** What the task asks **
Report every line from the following entries that contains the string "Figure".

[Rendered images with source text]
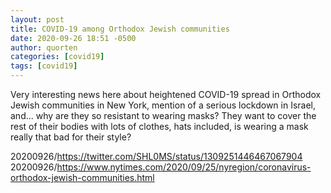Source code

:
 ```yaml
---
layout: post
title: COVID-19 among Orthodox Jewish communities
date: 2020-09-26 18:51 -0500
author: quorten
categories: [covid19]
tags: [covid19]
---
```


Very interesting news here about heightened COVID-19 spread in
Orthodox Jewish communities in New York, mention of a serious lockdown
in Israel, and...  why are they so resistant to wearing masks?  They
want to cover the rest of their bodies with lots of clothes, hats
included, is wearing a mask really that bad for their style?

20200926/https://twitter.com/SHL0MS/status/1309251446467067904  
20200926/https://www.nytimes.com/2020/09/25/nyregion/coronavirus-orthodox-jewish-communities.html
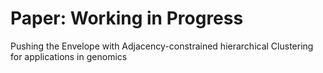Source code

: # Paper: Working in Progress

Pushing the Envelope with Adjacency-constrained hierarchical Clustering for applications in genomics
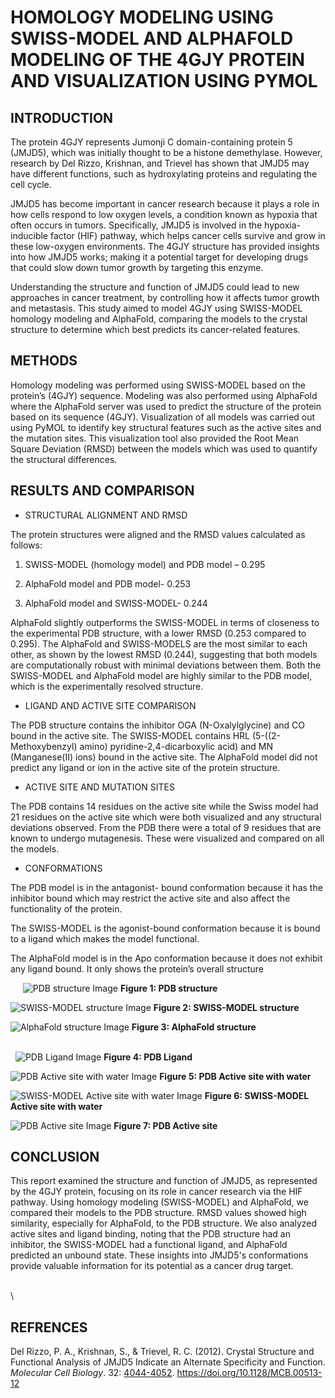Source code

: # **HOMOLOGY MODELING USING SWISS-MODEL AND ALPHAFOLD MODELING OF THE 4GJY PROTEIN AND VISUALIZATION USING PYMOL**


## **INTRODUCTION** 

The protein 4GJY represents Jumonji C domain-containing protein 5 (JMJD5), which was initially thought to be a histone demethylase. However, research by Del Rizzo, Krishnan, and Trievel has shown that JMJD5 may have different functions, such as hydroxylating proteins and regulating the cell cycle.

JMJD5 has become important in cancer research because it plays a role in how cells respond to low oxygen levels, a condition known as hypoxia that often occurs in tumors. Specifically, JMJD5 is involved in the hypoxia-inducible factor (HIF) pathway, which helps cancer cells survive and grow in these low-oxygen environments. The 4GJY structure has provided insights into how JMJD5 works; making it a potential target for developing drugs that could slow down tumor growth by targeting this enzyme.

Understanding the structure and function of JMJD5 could lead to new approaches in cancer treatment, by controlling how it affects tumor growth and metastasis. This study aimed to model 4GJY using SWISS-MODEL homology modeling and AlphaFold, comparing the models to the crystal structure to determine which best predicts its cancer-related features.


## **METHODS**

Homology modeling was performed using SWISS-MODEL based on the protein’s (4GJY) sequence. Modeling was also performed using AlphaFold where the AlphaFold server was used to predict the structure of the protein based on its sequence (4GJY). Visualization of all models was carried out using PyMOL to identify key structural features such as the active sites and the mutation sites. This visualization tool also provided the Root Mean Square Deviation (RMSD) between the models which was used to quantify the structural differences.


## **RESULTS AND COMPARISON**

- STRUCTURAL ALIGNMENT AND RMSD

The protein structures were aligned and the RMSD values calculated as follows:

1. SWISS-MODEL (homology model) and PDB model – 0.295

2. AlphaFold model and PDB model- 0.253 

3. AlphaFold model and SWISS-MODEL- 0.244

AlphaFold slightly outperforms the SWISS-MODEL in terms of closeness to the experimental PDB structure, with a lower RMSD (0.253 compared to 0.295). The AlphaFold and SWISS-MODELS are the most similar to each other, as shown by the lowest RMSD (0.244), suggesting that both models are computationally robust with minimal deviations between them. Both the SWISS-MODEL and AlphaFold model are highly similar to the PDB model, which is the experimentally resolved structure.

- LIGAND AND ACTIVE SITE COMPARISON

The PDB structure contains the inhibitor OGA (N-Oxalylglycine) and CO bound in the active site. The SWISS-MODEL contains HRL (5-((2-Methoxybenzyl) amino) pyridine-2,4-dicarboxylic acid) and MN (Manganese(II) ions) bound in the active site. The AlphaFold model did not predict any ligand or ion in the active site of the protein structure.

- ACTIVE SITE AND MUTATION SITES

The PDB contains 14 residues on the active site while the Swiss model had 21 residues on the active site which were both visualized and any structural deviations observed. From the PDB there were a total of 9 residues that are known to undergo mutagenesis. These were visualized and compared on all the models.

- CONFORMATIONS 

The PDB model is in the antagonist- bound conformation because it has the inhibitor bound which may restrict the active site and also affect the functionality of the protein.

The SWISS-MODEL is the agonist-bound conformation because it is bound to a ligand which makes the model functional.

The AlphaFold model is in the Apo conformation because it does not exhibit any ligand bound. It only shows the protein’s overall structure

    
![PDB structure Image](08C99CC2-01AF-4B17-8890-732B5975E15B.jpeg)
**Figure 1: PDB structure**

![SWISS-MODEL structure Image](BB0C38DF-CB59-483F-B4CE-69AF1249668E.jpeg)
**Figure 2: SWISS-MODEL structure**

![AlphaFold structure Image](5F161E78-A92B-4DE1-A9A4-DE537937B12A.jpeg)
**Figure 3: AlphaFold structure**

\
 
![PDB Ligand Image](72566644-7E3E-4EEC-88C0-B7D46FEB3727.png)
**Figure 4: PDB Ligand**

![PDB Active site with water Image](16309828-37DC-4794-BEC2-8B420099342B.png)
**Figure 5: PDB Active site with water**

![SWISS-MODEL Active site with water Image](DF5AF719-D03E-41C7-896B-18AC67843BCE.png)
**Figure 6: SWISS-MODEL Active site with water**

![PDB Active site Image](1BBB6D04-FD05-43FD-8084-CD6D0E896E59.png)
**Figure 7: PDB Active site**


## **CONCLUSION** 

This report examined the structure and function of JMJD5, as represented by the 4GJY protein, focusing on its role in cancer research via the HIF pathway. Using homology modeling (SWISS-MODEL) and AlphaFold, we compared their models to the PDB structure. RMSD values showed high similarity, especially for AlphaFold, to the PDB structure. We also analyzed active sites and ligand binding, noting that the PDB structure had an inhibitor, the SWISS-MODEL had a functional ligand, and AlphaFold predicted an unbound state. These insights into JMJD5's conformations provide valuable information for its potential as a cancer drug target.

\
\



## **REFRENCES**

Del Rizzo, P. A., Krishnan, S., & Trievel, R. C. (2012). Crystal Structure and Functional Analysis of JMJD5 Indicate an Alternate Specificity and Function. _Molecular Cell Biology_. 32: [4044-4052](tel:4044-4052). <https://doi.org/10.1128/MCB.00513-12> 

** Answer space **
**Figure 1: PDB structure**
**Figure 2: SWISS-MODEL structure**
**Figure 3: AlphaFold structure**
**Figure 4: PDB Ligand**
**Figure 5: PDB Active site with water**
**Figure 6: SWISS-MODEL Active site with water**
**Figure 7: PDB Active site**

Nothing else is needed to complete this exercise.